(Collected data entries)

● ● ●

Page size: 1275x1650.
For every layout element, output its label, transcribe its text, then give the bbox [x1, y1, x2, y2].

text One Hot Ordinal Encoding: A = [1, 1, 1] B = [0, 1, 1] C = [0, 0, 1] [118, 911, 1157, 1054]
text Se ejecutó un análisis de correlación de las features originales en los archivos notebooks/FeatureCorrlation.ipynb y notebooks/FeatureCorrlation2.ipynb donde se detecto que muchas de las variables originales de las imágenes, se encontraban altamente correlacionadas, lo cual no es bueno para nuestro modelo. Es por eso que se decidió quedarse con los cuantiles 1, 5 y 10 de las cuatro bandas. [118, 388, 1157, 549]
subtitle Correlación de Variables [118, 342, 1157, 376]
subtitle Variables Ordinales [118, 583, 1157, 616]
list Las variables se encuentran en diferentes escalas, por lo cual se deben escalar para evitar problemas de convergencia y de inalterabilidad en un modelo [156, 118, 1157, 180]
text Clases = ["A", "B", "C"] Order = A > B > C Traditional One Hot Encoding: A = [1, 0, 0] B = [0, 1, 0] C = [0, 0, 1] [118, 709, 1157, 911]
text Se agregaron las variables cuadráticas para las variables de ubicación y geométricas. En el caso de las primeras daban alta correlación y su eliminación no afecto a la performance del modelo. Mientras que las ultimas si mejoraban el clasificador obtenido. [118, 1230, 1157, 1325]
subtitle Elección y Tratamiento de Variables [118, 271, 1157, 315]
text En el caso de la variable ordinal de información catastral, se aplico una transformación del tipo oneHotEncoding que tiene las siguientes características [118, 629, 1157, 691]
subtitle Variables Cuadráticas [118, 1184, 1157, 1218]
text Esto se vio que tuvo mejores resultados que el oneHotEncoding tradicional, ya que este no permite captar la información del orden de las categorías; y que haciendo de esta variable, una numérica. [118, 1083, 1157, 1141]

● ● ●

_WHAT NEEDS TO BE DONE_
Your answer should consist of the lines above that hold the word "cual".

_TASK RESULT_
text Se ejecutó un análisis de correlación de las features originales en los archivos notebooks/FeatureCorrlation.ipynb y notebooks/FeatureCorrlation2.ipynb donde se detecto que muchas de las variables originales de las imágenes, se encontraban altamente correlacionadas, lo cual no es bueno para nuestro modelo. Es por eso que se decidió quedarse con los cuantiles 1, 5 y 10 de las cuatro bandas. [118, 388, 1157, 549]
list Las variables se encuentran en diferentes escalas, por lo cual se deben escalar para evitar problemas de convergencia y de inalterabilidad en un modelo [156, 118, 1157, 180]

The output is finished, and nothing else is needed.